Multiple safety measures
Given the delayed Covid-19 introduction to South Africa and the flattening of the outbreak curve achieved by the national lockdown, our healthcare facilities, fortunately, had more time to prepare than many countries.
At Tygerberg Hospital, a co-ordinated infection prevention and occupational health plan was enacted to mitigate the risk of Covid-19 infection transmission to staff and patients.
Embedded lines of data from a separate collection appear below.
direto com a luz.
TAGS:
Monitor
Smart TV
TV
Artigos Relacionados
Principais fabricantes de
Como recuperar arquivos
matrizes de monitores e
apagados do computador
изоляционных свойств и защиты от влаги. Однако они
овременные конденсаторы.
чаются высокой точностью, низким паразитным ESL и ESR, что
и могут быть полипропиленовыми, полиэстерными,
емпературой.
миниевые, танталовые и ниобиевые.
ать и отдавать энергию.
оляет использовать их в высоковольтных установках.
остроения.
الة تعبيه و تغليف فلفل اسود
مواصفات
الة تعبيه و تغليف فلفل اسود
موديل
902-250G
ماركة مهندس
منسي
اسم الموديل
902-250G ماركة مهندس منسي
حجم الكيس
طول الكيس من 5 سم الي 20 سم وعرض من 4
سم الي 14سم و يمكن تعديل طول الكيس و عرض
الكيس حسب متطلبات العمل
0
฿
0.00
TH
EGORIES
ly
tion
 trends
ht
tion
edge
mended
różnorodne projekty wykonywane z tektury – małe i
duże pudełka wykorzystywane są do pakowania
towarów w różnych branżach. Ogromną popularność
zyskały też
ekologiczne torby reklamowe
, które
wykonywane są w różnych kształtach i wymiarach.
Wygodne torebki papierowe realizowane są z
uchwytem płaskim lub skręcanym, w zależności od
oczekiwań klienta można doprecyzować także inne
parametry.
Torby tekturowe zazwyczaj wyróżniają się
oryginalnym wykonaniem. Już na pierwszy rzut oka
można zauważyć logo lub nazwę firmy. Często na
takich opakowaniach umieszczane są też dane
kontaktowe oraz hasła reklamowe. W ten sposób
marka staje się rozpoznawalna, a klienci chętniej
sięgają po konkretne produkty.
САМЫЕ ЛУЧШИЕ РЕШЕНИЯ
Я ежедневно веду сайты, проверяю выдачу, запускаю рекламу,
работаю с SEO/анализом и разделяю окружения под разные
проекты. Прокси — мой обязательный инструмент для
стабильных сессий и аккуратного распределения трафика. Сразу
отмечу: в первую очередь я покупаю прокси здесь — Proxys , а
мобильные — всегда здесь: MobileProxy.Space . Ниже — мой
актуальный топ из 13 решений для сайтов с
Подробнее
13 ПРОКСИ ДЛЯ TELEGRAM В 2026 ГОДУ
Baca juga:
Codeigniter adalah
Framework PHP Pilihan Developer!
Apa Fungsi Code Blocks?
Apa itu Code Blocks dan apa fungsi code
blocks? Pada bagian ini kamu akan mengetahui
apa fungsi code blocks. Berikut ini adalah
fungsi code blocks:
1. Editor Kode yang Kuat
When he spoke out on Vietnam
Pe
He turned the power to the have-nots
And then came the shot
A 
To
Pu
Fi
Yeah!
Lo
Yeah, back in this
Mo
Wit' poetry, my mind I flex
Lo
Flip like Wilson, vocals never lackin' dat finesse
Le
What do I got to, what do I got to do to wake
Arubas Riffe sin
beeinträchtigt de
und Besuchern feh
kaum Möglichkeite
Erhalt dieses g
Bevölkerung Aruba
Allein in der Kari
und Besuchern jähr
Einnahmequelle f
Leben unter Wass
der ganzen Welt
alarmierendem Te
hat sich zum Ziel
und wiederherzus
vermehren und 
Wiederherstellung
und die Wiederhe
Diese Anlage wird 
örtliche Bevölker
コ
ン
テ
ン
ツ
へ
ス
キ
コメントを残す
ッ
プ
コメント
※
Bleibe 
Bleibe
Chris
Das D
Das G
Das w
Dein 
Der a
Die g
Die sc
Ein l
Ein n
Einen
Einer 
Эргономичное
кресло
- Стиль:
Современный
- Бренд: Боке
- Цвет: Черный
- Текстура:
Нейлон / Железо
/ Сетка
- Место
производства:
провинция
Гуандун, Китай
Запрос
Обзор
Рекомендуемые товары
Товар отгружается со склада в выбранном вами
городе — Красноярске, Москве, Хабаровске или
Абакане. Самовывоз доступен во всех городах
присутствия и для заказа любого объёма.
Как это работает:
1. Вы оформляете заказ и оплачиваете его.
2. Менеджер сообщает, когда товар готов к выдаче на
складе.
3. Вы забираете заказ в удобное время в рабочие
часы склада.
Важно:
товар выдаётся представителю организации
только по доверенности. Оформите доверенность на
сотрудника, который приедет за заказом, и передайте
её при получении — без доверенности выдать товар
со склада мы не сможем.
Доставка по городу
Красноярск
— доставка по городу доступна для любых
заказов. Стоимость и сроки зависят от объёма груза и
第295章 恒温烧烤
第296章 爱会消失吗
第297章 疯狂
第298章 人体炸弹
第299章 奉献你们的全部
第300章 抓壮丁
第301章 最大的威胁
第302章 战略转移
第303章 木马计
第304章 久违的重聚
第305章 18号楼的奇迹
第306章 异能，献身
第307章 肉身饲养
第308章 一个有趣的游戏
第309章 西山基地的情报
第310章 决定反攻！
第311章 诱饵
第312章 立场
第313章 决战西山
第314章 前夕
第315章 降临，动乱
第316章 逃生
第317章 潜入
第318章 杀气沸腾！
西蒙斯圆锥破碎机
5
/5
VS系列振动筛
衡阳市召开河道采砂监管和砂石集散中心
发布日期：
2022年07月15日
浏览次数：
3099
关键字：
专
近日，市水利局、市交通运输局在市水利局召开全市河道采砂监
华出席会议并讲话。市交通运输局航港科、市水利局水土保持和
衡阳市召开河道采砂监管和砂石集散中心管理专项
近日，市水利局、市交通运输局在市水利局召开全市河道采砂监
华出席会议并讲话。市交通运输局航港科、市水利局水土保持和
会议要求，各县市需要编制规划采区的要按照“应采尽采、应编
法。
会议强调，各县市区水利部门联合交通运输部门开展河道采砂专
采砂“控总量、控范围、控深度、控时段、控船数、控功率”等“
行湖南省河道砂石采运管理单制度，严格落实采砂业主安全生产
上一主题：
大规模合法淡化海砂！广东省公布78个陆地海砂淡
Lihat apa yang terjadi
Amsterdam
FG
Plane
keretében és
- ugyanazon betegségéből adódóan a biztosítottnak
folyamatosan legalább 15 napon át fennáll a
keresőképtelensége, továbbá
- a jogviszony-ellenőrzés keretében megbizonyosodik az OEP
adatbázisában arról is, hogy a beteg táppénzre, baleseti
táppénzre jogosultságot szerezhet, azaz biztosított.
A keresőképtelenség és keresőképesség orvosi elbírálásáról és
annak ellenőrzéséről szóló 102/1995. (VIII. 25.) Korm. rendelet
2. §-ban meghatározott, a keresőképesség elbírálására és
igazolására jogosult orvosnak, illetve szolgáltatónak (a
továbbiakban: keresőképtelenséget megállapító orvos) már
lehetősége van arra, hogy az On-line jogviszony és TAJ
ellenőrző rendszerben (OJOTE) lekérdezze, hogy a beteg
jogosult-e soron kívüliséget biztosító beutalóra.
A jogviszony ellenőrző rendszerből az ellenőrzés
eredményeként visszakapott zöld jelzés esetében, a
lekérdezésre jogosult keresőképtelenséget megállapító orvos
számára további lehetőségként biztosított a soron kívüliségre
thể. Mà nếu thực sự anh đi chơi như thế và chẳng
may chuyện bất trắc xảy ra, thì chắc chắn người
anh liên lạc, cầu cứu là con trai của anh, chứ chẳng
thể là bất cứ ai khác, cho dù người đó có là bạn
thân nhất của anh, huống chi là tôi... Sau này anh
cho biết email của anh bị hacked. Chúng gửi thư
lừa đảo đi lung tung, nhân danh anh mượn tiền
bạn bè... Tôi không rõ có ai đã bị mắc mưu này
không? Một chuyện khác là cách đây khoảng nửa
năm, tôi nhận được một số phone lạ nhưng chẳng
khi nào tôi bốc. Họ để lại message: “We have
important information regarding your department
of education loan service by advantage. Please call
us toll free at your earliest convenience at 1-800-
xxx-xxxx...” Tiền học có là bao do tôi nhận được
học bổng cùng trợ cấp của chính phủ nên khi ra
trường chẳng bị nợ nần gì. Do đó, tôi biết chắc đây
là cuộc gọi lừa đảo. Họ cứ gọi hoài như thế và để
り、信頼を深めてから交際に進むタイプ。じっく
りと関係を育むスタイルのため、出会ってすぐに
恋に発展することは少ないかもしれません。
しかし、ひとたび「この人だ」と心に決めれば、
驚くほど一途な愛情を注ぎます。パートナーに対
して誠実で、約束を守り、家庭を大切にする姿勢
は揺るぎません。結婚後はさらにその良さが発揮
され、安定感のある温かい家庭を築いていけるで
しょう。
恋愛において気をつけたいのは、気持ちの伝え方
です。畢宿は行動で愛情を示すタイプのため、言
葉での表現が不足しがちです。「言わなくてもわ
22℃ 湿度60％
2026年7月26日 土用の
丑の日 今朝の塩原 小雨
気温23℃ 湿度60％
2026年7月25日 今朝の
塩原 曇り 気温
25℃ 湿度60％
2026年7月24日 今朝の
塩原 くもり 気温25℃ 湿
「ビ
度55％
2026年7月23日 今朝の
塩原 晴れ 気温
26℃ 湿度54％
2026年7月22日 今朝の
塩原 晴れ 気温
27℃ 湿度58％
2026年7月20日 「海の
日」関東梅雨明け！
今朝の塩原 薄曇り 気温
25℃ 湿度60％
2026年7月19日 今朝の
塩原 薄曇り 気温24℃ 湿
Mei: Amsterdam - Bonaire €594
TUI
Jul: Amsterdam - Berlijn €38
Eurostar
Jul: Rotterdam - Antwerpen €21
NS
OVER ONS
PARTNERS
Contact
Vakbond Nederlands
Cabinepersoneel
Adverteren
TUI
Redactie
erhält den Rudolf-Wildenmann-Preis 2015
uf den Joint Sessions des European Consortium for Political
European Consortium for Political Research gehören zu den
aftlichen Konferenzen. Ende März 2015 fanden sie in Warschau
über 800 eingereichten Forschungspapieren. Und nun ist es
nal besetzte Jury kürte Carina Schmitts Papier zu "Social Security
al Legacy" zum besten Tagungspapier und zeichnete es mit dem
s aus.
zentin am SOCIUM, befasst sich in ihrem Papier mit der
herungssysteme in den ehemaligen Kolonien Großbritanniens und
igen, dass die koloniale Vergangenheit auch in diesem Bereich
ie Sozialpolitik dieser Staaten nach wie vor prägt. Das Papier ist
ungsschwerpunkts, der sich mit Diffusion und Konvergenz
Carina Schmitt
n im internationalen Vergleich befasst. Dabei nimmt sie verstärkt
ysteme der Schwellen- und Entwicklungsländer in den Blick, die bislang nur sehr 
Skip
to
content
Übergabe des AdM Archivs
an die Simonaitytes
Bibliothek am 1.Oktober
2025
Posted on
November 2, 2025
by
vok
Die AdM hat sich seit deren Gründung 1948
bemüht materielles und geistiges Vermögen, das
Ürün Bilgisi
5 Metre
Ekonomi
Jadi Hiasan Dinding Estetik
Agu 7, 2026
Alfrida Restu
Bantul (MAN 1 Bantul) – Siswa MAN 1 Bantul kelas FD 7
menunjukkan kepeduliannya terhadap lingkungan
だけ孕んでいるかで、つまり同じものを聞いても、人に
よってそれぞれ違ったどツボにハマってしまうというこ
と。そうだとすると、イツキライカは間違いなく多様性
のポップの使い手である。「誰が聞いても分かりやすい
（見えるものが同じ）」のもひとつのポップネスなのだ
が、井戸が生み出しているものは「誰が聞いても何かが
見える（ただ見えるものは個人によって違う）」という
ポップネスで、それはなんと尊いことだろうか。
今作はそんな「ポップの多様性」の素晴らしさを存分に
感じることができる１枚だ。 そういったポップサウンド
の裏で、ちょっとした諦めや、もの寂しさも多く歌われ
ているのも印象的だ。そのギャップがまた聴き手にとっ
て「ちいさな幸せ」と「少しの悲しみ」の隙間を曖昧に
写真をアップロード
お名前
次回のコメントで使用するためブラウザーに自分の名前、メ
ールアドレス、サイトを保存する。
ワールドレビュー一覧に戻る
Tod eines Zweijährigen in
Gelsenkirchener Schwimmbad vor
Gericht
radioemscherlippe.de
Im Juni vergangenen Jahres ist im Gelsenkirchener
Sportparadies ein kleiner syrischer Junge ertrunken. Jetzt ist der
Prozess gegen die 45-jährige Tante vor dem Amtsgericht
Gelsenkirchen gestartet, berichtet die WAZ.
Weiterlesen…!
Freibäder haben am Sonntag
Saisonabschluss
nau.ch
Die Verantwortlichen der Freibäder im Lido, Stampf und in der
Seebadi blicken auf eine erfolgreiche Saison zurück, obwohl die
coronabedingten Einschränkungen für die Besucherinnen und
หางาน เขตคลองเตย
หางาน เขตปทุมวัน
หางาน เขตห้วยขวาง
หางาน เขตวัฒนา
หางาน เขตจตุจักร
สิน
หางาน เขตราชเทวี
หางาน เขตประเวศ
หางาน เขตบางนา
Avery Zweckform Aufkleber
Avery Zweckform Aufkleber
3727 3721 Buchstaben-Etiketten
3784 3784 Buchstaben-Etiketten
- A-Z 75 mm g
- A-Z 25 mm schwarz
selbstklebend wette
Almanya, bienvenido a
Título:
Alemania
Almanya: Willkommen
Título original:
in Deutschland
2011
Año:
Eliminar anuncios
Multiple measures were implemented to support staff and patient safety including:
- A Covid-19 risk assessment per department with identification of high-risk staff who required medical shielding by re-deployment to low-risk areas
- Covid-19 prevention training for all categories of staff as well as daily Covid-19 educational and support messages for staff
- Daily Covid-19 symptom screening of all staff, patients and paediatric inpatient’s caregivers visitor restrictions
- A universal masking policy for staff and patients and provision of hand sanitiser at all entrances and clinical areas
- Enhanced surface and equipment cleaning and disinfection, and evaluation of symptomatic staff with priority SARS-CoV-2 testing
- A secure supply chain for personal protective equipment (PPE) including prudent use and onsite ultraviolet decontamination of N95 respirators
- Building of showers for staff to use after shifts and installation of extraction fans and air-handling units in ICU areas
Notwithstanding these many active measures to enhance staff and patient safety during the Covid-19 pandemic, there remain several challenges at Tygerberg Hospital and other healthcare facilities in our country. These include ageing hospital structures with minimal provision for patient isolation, inadequate bed spacing, lack of dedicated space for donning and removal of PPE and low staff to patient ratios, particularly for nurses and cleaners.
Despite the many challenges and the fraught working conditions, South Africa’s HCWs consistently demonstrate their optimism, tenacity and willingness to adapt to and overcome obstacles. It is this resilience that gives HCWs, including those at Tygerberg Hospital, faith to hope for the best while at the same time preparing for the worst that Covid-19 may bring.
*Angela Dramowski is a Professor in Department of Paediatrics and Child Health at Stellenbosch University (SU). Members of the Infection Prevention and Control, Infectious Diseases and Occupational Health teams at Tygerberg Hospital and SU contributed to this article.